» The problem
Identify every line in the records below that contains the word "down", and reproduce each one.

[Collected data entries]

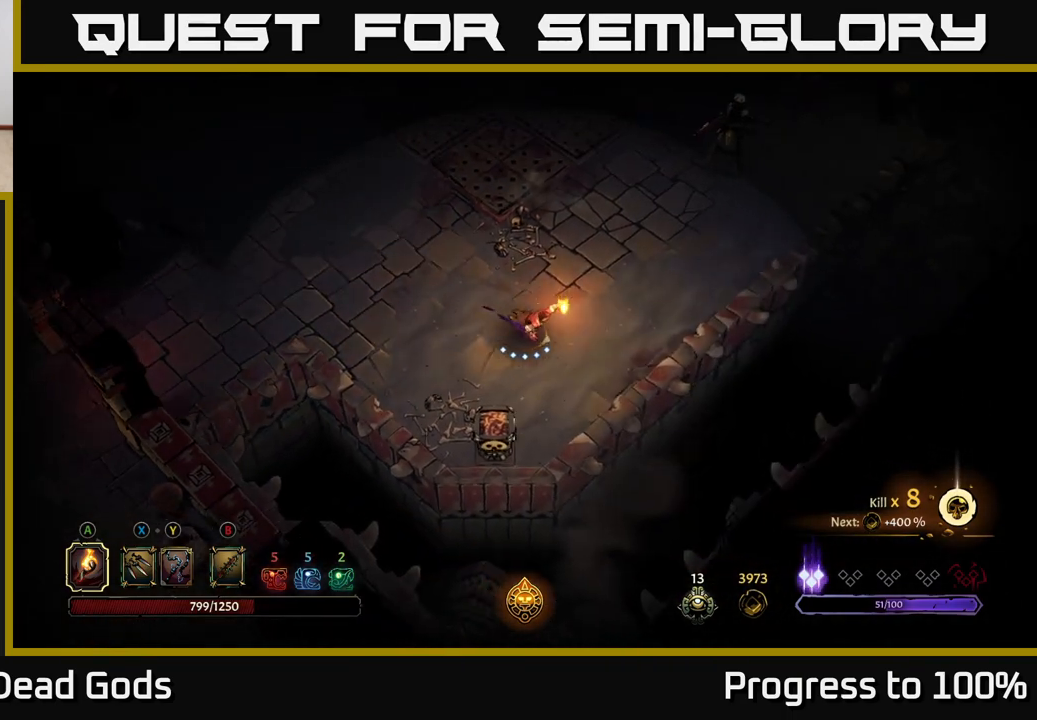
{"buttons": ["B"], "left_stick": "up-right", "right_stick": "center", "events": [[17, "B", "down"], [67, "B", "up"], [133, "left_stick", "up-right"], [500, "B", "down"]]}
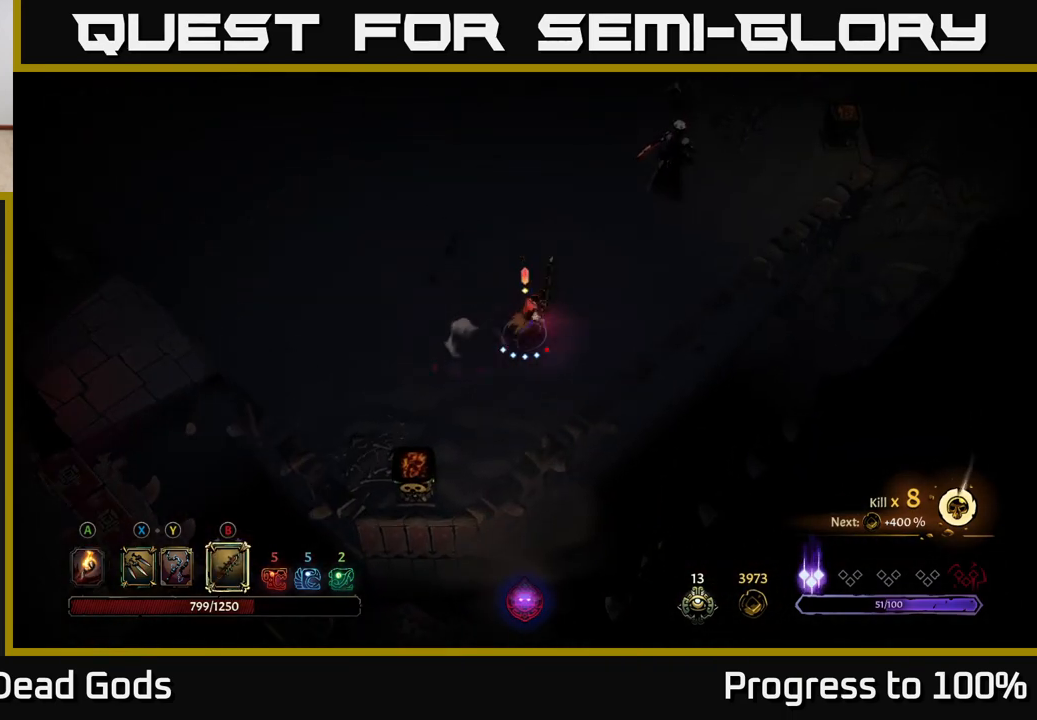
{"buttons": [], "left_stick": "up-right", "right_stick": "center", "events": [[483, "B", "up"]]}
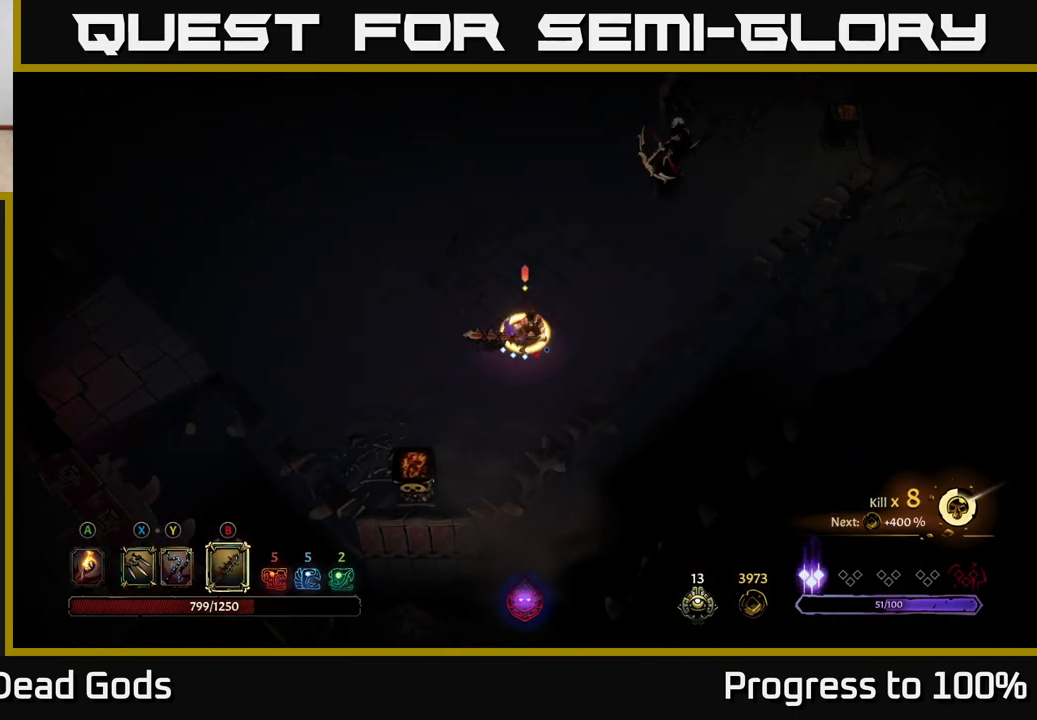
{"buttons": [], "left_stick": "up", "right_stick": "center", "events": [[333, "left_stick", "up"]]}
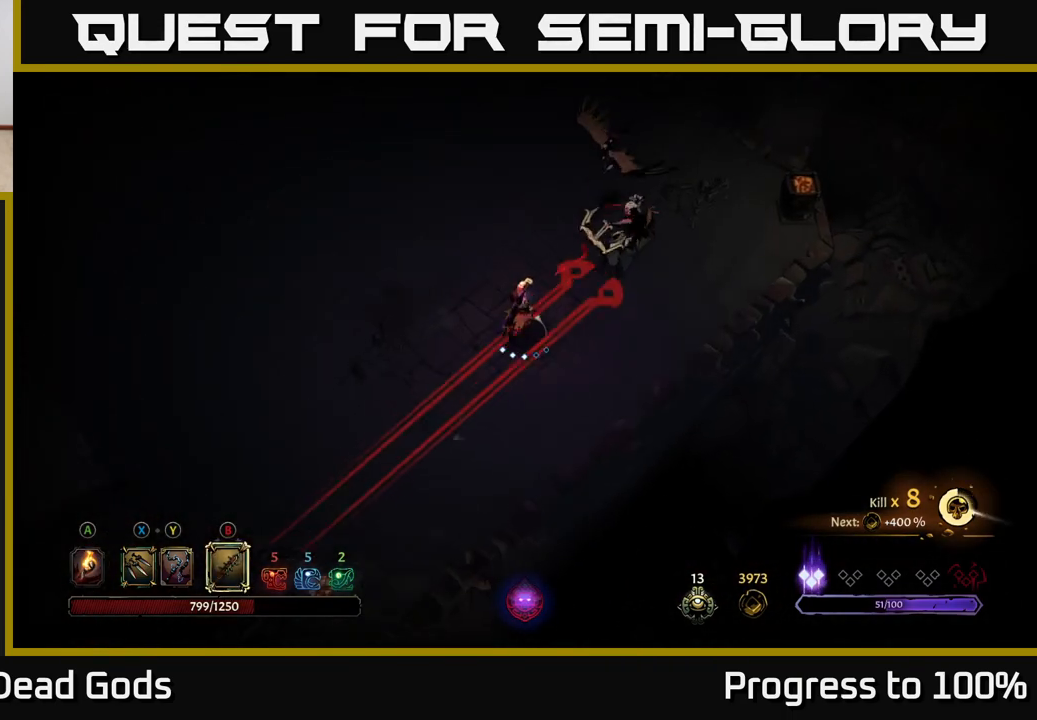
{"buttons": [], "left_stick": "center", "right_stick": "center", "events": [[233, "left_stick", "center"]]}
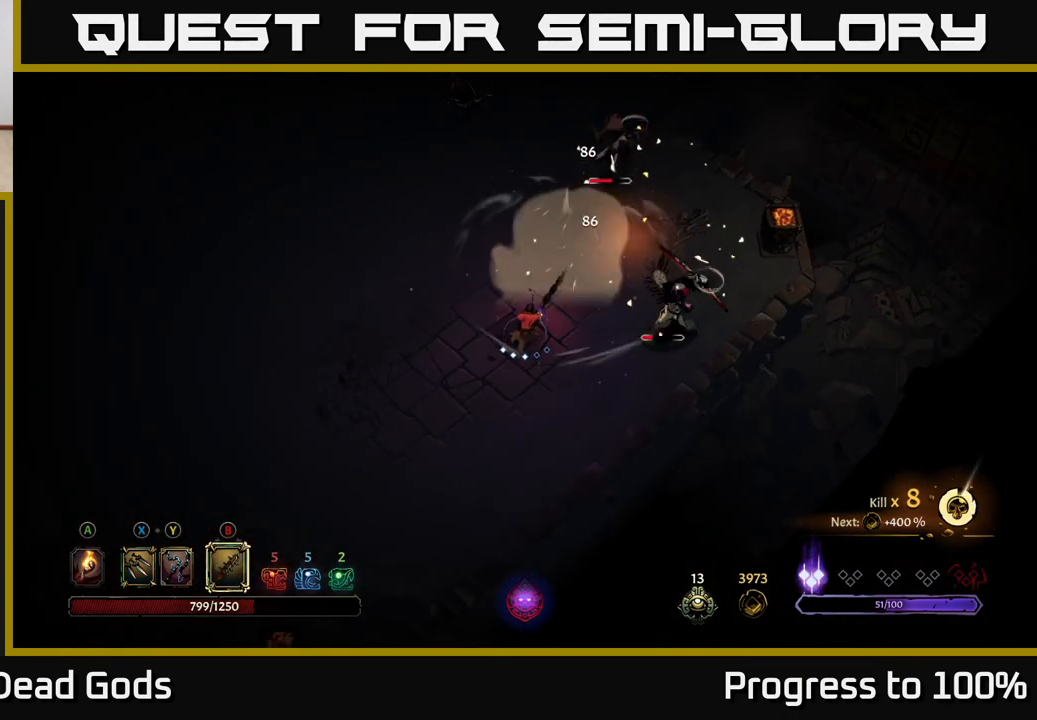
{"buttons": ["X"], "left_stick": "right", "right_stick": "center", "events": [[33, "left_stick", "right"], [117, "left_stick", "down-right"], [233, "X", "down"], [233, "left_stick", "right"], [317, "X", "up"], [450, "X", "down"]]}
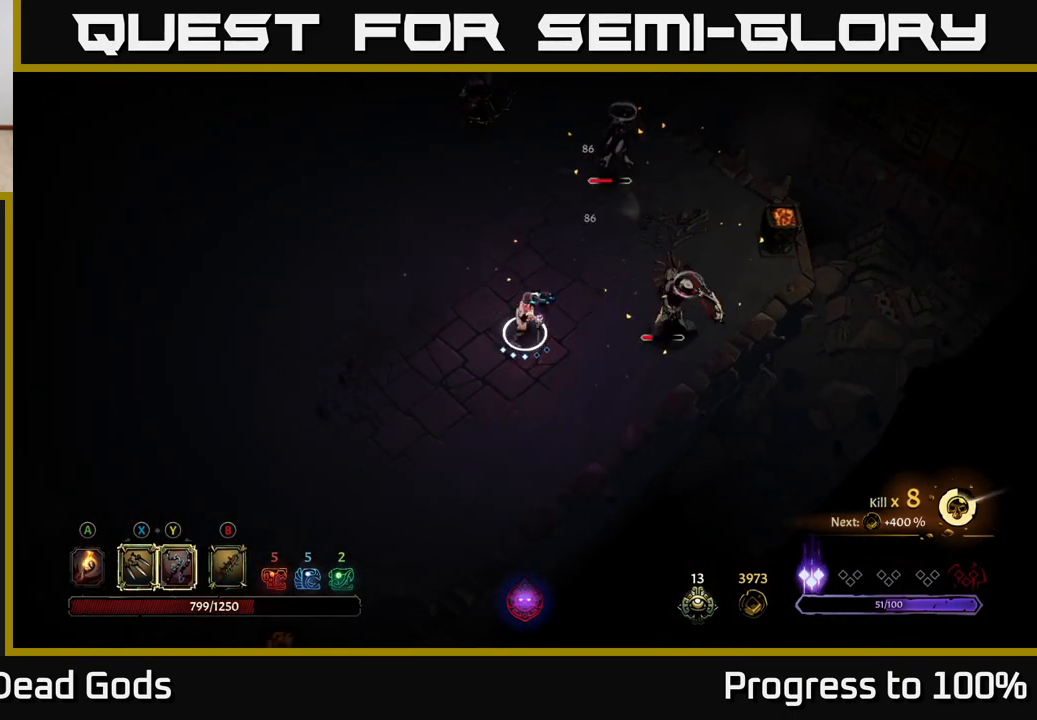
{"buttons": [], "left_stick": "right", "right_stick": "center", "events": [[67, "X", "up"], [350, "Y", "down"], [433, "Y", "up"]]}
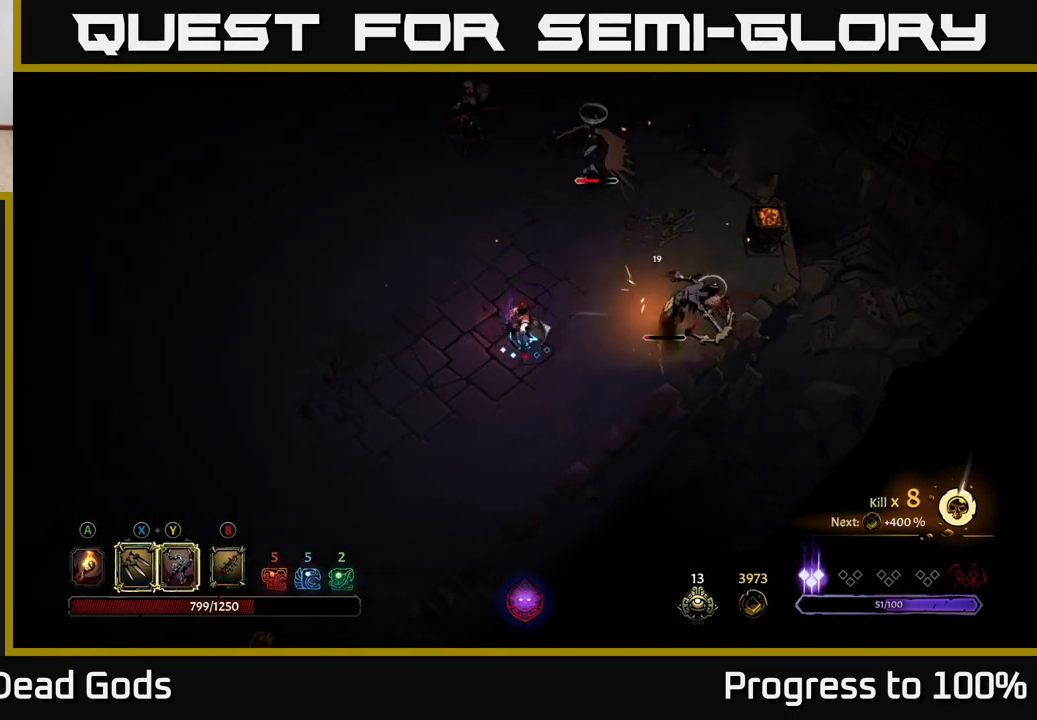
{"buttons": [], "left_stick": "up-right", "right_stick": "center", "events": [[400, "left_stick", "up-right"]]}
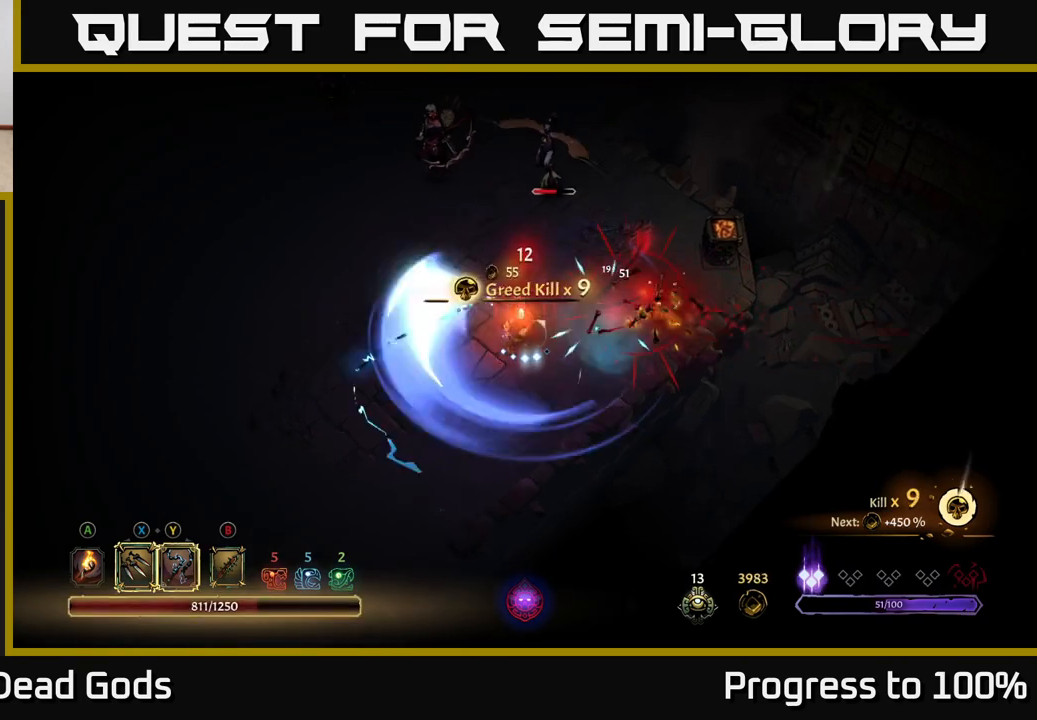
{"buttons": ["Y"], "left_stick": "up", "right_stick": "center", "events": [[67, "left_stick", "center"], [217, "left_stick", "right"], [383, "Y", "down"], [483, "left_stick", "up"]]}
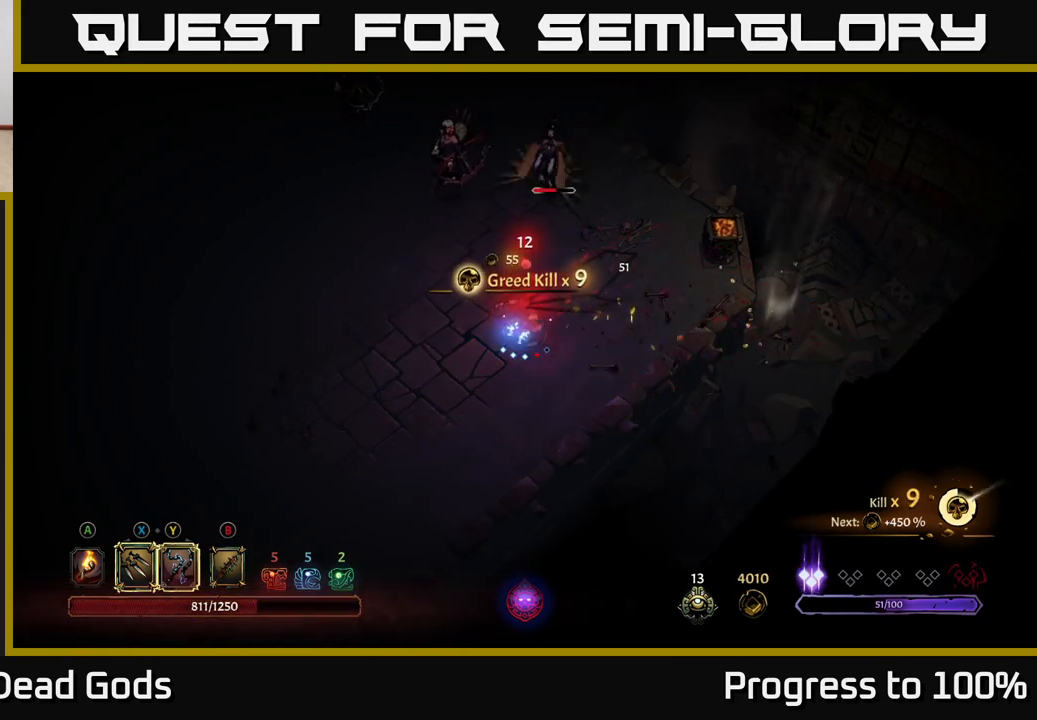
{"buttons": [], "left_stick": "up", "right_stick": "center", "events": [[200, "Y", "up"]]}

» Written solution
{"buttons": ["B"], "left_stick": "up-right", "right_stick": "center", "events": [[17, "B", "down"], [67, "B", "up"], [133, "left_stick", "up-right"], [500, "B", "down"]]}
{"buttons": ["X"], "left_stick": "right", "right_stick": "center", "events": [[33, "left_stick", "right"], [117, "left_stick", "down-right"], [233, "X", "down"], [233, "left_stick", "right"], [317, "X", "up"], [450, "X", "down"]]}
{"buttons": [], "left_stick": "right", "right_stick": "center", "events": [[67, "X", "up"], [350, "Y", "down"], [433, "Y", "up"]]}
{"buttons": ["Y"], "left_stick": "up", "right_stick": "center", "events": [[67, "left_stick", "center"], [217, "left_stick", "right"], [383, "Y", "down"], [483, "left_stick", "up"]]}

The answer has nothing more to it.